Amid Wednesday night’s debate in Miami, entrepreneur Vivek Ramaswamy clashed with former South Carolina Gov. Nikki Haley over the Chinese-owned app. He’s the only candidate with an account.
“She made fun of me for actually joining TikTok while her own daughter was actually using the app for a long time,” Mr. Ramaswamy said. “So you might want to take care of your family first before preaching to anyone else.”
“Leave my daughter out of your voice,” Ms. Haley shot back, also calling him “scum.”
TikTok ads were seen during commercial breaks before and after the argument between the candidates. Coverage of the debate was live on NBC News.
All of the candidates, minus Mr. Ramaswamy, stood against the app.
Former New Jersey Gov. Chris Christie said he would ban the app the first week he was president, calling it spyware.
Florida Gov. Ron DeSantis agreed with Mr. Christie, saying he’s concerned about how the app gets data from users and what it’s doing to “pollute the minds” of young Americans.
The app’s ads also appeared during the second debate in Simi Valley, California, in September when Fox News was the host.

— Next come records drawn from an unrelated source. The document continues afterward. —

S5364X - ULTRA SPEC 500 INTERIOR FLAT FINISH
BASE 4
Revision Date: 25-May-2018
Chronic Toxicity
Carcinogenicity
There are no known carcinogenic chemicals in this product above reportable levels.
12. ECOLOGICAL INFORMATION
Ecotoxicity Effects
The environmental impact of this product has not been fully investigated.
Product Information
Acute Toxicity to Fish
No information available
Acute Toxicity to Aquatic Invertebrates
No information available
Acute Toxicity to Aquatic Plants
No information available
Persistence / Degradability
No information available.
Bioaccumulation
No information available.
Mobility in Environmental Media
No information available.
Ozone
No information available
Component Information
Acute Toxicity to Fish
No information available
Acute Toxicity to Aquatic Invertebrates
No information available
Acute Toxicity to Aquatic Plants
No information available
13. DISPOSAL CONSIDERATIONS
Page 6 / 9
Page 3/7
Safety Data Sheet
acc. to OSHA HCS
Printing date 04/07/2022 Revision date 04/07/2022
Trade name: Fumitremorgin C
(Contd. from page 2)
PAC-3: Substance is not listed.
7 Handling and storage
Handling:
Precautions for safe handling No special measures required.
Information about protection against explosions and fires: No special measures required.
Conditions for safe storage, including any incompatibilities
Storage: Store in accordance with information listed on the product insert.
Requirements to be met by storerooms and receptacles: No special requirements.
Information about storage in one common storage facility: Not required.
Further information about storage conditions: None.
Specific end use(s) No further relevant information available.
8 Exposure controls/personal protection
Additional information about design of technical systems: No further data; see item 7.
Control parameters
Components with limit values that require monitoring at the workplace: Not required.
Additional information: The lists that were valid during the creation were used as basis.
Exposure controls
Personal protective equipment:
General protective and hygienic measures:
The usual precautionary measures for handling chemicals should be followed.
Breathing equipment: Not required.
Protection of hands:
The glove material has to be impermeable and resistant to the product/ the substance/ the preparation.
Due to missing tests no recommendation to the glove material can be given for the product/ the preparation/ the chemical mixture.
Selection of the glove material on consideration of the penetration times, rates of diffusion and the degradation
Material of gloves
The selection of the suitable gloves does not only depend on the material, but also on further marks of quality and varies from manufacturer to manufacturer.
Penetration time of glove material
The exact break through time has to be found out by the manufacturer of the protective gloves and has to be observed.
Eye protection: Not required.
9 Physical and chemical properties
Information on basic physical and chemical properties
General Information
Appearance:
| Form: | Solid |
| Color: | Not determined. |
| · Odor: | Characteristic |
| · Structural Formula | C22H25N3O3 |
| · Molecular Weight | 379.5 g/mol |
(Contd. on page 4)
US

Ms. Haley lashed out at Mr. Ramaswamy over TikTok in that debate at the Ronald Reagan Presidential Library, “Honestly, every time I hear you, I feel a little bit dumber.”
That was followed by a TikTok ad.
This year, the White House told federal agencies they had 30 days to remove the app from all government-issued devices, which led to state governments doing the same. In March, President Biden threatened to ban the app if it wasn’t sold to an American company.
This week, Sen. Josh Hawley, Missouri Republican, wrote a letter to Treasury Secretary Janet Yellen, calling for a TikTok ban since it’s a threat to “American national security.”